Monday, 24 June 2013

Eulogy for my home town

After much thought, I decided to set my novel Save The Last Dance For Me (or it could well be called A Suitable Young Man - I haven't made up my mind yet), in my home town of Horwich in Lancashire. My logic was that I knew it well. When I lived there in the 1950s/1960s, it was a vibrant thriving town with a couple of mills and the Locomotive Works and many traditional independent shops. I found that using it as the location for my novel, it became as much a character of the book as any of the other characters.

Sadly, the Locomotive Works, then the main source of work for Horwich men, closed about 1968 followed soon after by the mills. 

I haven't lived there since 1967 but have returned there many times, especially with my mother before she died. Now that I live in Derbyshire, hubby and I try to go back at least once a year to tend the family grave and spend some time with a friend I've known for 60 years. 
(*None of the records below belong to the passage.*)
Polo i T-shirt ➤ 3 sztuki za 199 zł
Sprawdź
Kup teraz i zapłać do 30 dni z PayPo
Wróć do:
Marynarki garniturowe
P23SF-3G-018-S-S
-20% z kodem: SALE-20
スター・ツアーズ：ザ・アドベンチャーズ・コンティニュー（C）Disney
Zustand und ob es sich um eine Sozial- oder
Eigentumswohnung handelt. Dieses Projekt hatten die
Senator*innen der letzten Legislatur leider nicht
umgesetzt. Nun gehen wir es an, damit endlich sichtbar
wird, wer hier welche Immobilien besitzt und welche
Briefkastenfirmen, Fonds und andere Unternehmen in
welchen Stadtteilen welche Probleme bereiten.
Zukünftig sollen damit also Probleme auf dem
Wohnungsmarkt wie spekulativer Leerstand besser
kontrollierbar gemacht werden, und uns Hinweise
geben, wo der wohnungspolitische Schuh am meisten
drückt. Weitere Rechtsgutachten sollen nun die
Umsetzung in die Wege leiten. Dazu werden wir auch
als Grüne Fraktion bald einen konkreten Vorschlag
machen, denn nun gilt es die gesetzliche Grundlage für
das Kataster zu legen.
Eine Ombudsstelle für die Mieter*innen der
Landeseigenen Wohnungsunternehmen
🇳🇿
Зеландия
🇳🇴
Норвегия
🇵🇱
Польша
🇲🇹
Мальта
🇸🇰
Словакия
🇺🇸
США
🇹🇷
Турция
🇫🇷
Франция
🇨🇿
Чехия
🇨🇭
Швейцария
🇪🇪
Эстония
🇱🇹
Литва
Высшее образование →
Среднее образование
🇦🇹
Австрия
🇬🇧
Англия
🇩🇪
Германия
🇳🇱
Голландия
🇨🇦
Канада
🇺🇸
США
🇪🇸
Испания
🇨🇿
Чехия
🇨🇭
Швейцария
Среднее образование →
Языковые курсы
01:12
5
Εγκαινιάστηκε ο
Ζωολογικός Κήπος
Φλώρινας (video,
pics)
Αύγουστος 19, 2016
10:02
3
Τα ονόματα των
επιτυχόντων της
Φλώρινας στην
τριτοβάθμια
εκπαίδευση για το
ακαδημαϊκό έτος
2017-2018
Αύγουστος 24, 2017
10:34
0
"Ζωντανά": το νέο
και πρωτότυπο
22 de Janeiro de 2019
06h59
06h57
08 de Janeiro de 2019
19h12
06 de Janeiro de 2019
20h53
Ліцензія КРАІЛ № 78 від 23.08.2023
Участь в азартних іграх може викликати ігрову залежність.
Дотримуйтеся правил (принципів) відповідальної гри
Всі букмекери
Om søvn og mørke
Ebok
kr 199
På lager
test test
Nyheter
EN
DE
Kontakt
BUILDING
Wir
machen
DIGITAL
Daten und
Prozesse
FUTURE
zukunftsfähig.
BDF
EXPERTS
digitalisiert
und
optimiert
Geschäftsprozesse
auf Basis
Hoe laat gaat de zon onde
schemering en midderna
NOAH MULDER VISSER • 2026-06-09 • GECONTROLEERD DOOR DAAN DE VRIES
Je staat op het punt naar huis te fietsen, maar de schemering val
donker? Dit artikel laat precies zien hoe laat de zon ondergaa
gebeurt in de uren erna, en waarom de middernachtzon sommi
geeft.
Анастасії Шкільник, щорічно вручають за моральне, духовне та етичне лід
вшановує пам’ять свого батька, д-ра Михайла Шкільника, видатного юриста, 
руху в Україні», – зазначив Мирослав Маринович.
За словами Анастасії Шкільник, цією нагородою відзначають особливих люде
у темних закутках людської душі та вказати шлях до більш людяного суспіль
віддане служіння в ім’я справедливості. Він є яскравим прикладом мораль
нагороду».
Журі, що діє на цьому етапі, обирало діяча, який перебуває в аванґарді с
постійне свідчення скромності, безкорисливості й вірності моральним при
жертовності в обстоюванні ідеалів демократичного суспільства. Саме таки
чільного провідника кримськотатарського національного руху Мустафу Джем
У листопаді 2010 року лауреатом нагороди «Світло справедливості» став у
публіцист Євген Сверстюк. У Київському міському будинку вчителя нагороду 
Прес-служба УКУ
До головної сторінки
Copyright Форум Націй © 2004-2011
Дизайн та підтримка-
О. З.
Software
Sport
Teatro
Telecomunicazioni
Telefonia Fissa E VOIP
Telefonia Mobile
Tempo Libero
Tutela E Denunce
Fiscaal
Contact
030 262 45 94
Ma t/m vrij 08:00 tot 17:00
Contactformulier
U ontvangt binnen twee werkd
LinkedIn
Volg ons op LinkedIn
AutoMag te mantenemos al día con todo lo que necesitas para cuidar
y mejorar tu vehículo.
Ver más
Last weekend, we took a short break holiday to the area and on Saturday morning, as usual, took a walk around Horwich. It seemed as if every other shop was shuttered and the rest of the town looked shabby and careworn. One of my abiding memories had been the independent ironmongers', Buchanan's, with its pervading smell of firewood and paraffin. We were so sad, on Saturday, to see that, too, was closed and shuttered. It seemed to me then that the heart and soul of Horwich has gone. There's no doubt it my mind that the town has been killed off by the nearby retail park of Middlebrook.

At least, Horwich lives on in my memory and in my book!